HOW TO COMPLETE THIS TASK: Reproduce exactly the line with "right hip: (72, 211)" and all the lines beneath it, stopping only at the end of the material.

DATA PROVIDED:
>>>

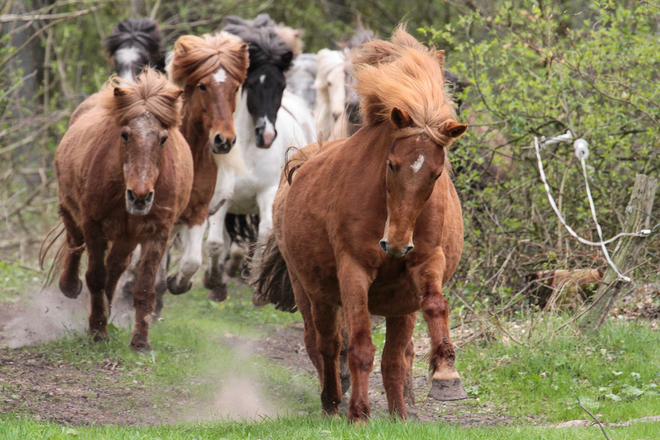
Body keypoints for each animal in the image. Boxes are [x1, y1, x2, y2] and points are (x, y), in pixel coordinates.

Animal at [50, 69, 193, 350]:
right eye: (125, 134)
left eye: (163, 138)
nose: (140, 197)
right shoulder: (93, 225)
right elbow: (95, 277)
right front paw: (97, 333)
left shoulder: (157, 233)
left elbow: (144, 287)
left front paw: (140, 342)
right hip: (72, 211)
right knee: (74, 241)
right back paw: (70, 286)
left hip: (127, 237)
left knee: (115, 268)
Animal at [204, 15, 318, 300]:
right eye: (252, 84)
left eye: (281, 85)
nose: (266, 135)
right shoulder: (222, 196)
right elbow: (214, 242)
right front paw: (214, 282)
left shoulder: (267, 191)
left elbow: (265, 233)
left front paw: (255, 282)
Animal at [254, 29, 470, 422]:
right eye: (391, 164)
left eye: (436, 174)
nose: (396, 245)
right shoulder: (353, 271)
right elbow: (358, 349)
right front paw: (358, 414)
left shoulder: (427, 263)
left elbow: (432, 309)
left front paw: (446, 377)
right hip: (310, 291)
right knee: (324, 344)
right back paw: (332, 402)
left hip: (397, 304)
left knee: (393, 355)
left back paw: (400, 409)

<<<

SOLUTION TO THE PROBLEM:
right hip: (72, 211)
right knee: (74, 241)
right back paw: (70, 286)
left hip: (127, 237)
left knee: (115, 268)
Animal at [204, 15, 318, 300]:
right eye: (252, 84)
left eye: (281, 85)
nose: (266, 135)
right shoulder: (222, 196)
right elbow: (214, 242)
right front paw: (214, 282)
left shoulder: (267, 191)
left elbow: (265, 233)
left front paw: (255, 282)
Animal at [254, 29, 470, 422]:
right eye: (391, 164)
left eye: (436, 174)
nose: (396, 245)
right shoulder: (353, 271)
right elbow: (358, 349)
right front paw: (358, 414)
left shoulder: (427, 263)
left elbow: (432, 309)
left front paw: (446, 377)
right hip: (310, 291)
right knee: (324, 344)
right back paw: (332, 402)
left hip: (397, 304)
left knee: (393, 355)
left back paw: (400, 409)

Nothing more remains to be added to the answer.